» **Data excerpts**
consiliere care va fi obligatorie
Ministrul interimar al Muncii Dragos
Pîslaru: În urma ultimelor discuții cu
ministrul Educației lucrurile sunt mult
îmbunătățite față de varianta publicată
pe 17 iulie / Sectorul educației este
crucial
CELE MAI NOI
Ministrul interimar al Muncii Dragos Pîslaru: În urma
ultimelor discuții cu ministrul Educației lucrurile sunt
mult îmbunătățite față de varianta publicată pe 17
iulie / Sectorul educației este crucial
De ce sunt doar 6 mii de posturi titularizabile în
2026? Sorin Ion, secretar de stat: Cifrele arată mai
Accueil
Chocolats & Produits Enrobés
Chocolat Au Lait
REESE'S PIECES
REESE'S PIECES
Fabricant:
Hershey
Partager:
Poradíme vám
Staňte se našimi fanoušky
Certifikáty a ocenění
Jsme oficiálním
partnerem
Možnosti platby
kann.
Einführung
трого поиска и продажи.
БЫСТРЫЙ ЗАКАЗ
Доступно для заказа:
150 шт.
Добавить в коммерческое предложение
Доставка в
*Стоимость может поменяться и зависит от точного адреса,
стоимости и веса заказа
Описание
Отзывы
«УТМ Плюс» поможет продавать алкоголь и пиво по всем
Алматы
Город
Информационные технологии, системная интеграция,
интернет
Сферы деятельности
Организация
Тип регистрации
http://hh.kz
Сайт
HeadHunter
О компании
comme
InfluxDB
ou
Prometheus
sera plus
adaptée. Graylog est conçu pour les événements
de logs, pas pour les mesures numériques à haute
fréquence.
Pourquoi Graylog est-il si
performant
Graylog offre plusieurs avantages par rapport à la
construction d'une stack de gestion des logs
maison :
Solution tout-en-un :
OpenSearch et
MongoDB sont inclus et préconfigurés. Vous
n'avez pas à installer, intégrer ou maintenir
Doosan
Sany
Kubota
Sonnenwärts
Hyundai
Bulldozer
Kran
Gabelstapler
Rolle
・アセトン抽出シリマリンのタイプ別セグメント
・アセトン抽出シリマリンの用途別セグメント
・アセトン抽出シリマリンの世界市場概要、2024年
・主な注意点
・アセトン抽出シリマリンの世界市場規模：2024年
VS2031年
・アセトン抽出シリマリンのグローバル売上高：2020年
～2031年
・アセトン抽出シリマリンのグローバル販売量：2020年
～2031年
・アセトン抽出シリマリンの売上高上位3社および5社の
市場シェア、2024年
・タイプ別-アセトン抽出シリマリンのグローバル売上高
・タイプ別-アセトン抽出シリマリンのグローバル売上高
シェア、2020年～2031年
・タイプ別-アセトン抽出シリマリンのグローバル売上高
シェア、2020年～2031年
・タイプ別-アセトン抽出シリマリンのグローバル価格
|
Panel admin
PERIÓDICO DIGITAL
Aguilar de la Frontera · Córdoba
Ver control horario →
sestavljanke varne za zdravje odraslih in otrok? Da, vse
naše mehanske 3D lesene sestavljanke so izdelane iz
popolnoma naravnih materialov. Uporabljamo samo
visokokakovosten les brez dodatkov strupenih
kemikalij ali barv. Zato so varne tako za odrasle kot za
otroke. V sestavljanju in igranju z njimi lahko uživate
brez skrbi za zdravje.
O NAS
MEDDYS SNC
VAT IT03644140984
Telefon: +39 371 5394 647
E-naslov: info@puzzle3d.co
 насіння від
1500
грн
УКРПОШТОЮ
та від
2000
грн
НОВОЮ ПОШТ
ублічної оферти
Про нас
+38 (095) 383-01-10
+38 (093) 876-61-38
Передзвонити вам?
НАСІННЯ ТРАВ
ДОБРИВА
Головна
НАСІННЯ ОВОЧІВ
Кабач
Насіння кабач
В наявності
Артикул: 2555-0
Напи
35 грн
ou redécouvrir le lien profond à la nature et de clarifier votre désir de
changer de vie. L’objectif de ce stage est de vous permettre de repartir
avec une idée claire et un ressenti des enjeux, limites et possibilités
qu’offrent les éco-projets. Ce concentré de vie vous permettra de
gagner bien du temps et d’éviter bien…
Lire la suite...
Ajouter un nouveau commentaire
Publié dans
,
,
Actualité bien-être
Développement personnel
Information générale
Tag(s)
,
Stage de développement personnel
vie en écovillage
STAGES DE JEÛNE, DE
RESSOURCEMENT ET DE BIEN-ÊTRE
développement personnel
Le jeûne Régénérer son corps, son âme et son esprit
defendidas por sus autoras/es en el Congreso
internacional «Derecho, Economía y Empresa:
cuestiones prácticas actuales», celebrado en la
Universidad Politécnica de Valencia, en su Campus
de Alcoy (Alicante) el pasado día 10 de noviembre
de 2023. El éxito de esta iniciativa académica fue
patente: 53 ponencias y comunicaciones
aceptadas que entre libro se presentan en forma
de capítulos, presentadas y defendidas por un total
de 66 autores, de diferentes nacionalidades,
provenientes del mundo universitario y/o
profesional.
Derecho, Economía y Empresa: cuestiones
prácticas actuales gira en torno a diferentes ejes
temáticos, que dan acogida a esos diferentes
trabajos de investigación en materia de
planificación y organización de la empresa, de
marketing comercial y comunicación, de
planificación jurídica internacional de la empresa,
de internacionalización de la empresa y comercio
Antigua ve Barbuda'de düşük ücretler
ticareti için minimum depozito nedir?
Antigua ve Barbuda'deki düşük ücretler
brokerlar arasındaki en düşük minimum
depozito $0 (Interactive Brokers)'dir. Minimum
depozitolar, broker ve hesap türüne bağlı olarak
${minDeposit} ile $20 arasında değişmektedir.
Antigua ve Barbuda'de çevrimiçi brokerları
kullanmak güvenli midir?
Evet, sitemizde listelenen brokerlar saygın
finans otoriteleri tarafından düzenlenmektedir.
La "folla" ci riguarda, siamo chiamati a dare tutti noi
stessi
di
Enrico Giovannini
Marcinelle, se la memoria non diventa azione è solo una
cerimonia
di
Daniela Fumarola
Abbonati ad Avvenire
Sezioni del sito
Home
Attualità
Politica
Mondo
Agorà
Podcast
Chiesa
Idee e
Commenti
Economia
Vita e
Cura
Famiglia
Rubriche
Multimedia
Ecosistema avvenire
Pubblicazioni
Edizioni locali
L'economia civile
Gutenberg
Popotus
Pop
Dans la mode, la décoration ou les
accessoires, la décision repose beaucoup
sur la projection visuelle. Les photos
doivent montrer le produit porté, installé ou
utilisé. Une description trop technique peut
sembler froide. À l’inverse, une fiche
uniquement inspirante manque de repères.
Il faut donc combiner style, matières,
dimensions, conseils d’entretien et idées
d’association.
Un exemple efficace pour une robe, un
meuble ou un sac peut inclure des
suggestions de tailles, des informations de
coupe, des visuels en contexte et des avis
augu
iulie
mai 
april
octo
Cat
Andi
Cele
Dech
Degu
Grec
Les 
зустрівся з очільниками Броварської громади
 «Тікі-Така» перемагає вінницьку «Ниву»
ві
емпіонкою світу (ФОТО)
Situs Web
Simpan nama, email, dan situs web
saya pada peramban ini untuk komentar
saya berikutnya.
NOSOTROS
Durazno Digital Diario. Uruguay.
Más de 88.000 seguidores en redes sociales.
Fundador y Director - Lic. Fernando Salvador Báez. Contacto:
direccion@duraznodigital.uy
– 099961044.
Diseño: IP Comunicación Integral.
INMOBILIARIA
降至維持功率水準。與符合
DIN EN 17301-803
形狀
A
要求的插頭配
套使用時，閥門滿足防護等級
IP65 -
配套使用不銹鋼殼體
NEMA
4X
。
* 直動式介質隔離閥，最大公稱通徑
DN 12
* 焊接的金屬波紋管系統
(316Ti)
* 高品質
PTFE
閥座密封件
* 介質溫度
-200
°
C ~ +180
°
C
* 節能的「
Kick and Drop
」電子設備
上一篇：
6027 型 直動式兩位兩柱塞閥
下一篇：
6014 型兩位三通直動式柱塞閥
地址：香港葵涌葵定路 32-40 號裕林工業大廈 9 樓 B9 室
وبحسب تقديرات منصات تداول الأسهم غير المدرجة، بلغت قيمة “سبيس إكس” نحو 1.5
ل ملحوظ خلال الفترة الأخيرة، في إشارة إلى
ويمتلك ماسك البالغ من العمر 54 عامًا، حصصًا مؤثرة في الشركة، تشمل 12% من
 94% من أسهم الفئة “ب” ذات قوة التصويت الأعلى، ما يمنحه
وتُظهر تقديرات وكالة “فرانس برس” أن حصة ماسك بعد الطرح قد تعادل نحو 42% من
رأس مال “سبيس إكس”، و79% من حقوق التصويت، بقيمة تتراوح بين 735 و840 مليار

» **Exercise details**
Starting at the line that contains "dimensions, conseils d’entretien et idées", output every remaining line of the data exactly, and stop after the last one.

» **Solution**
dimensions, conseils d’entretien et idées
d’association.
Un exemple efficace pour une robe, un
meuble ou un sac peut inclure des
suggestions de tailles, des informations de
coupe, des visuels en contexte et des avis
augu
iulie
mai 
april
octo
Cat
Andi
Cele
Dech
Degu
Grec
Les 
зустрівся з очільниками Броварської громади
 «Тікі-Така» перемагає вінницьку «Ниву»
ві
емпіонкою світу (ФОТО)
Situs Web
Simpan nama, email, dan situs web
saya pada peramban ini untuk komentar
saya berikutnya.
NOSOTROS
Durazno Digital Diario. Uruguay.
Más de 88.000 seguidores en redes sociales.
Fundador y Director - Lic. Fernando Salvador Báez. Contacto:
direccion@duraznodigital.uy
– 099961044.
Diseño: IP Comunicación Integral.
INMOBILIARIA
降至維持功率水準。與符合
DIN EN 17301-803
形狀
A
要求的插頭配
套使用時，閥門滿足防護等級
IP65 -
配套使用不銹鋼殼體
NEMA
4X
。
* 直動式介質隔離閥，最大公稱通徑
DN 12
* 焊接的金屬波紋管系統
(316Ti)
* 高品質
PTFE
閥座密封件
* 介質溫度
-200
°
C ~ +180
°
C
* 節能的「
Kick and Drop
」電子設備
上一篇：
6027 型 直動式兩位兩柱塞閥
下一篇：
6014 型兩位三通直動式柱塞閥
地址：香港葵涌葵定路 32-40 號裕林工業大廈 9 樓 B9 室
وبحسب تقديرات منصات تداول الأسهم غير المدرجة، بلغت قيمة “سبيس إكس” نحو 1.5
ل ملحوظ خلال الفترة الأخيرة، في إشارة إلى
ويمتلك ماسك البالغ من العمر 54 عامًا، حصصًا مؤثرة في الشركة، تشمل 12% من
 94% من أسهم الفئة “ب” ذات قوة التصويت الأعلى، ما يمنحه
وتُظهر تقديرات وكالة “فرانس برس” أن حصة ماسك بعد الطرح قد تعادل نحو 42% من
رأس مال “سبيس إكس”، و79% من حقوق التصويت، بقيمة تتراوح بين 735 و840 مليار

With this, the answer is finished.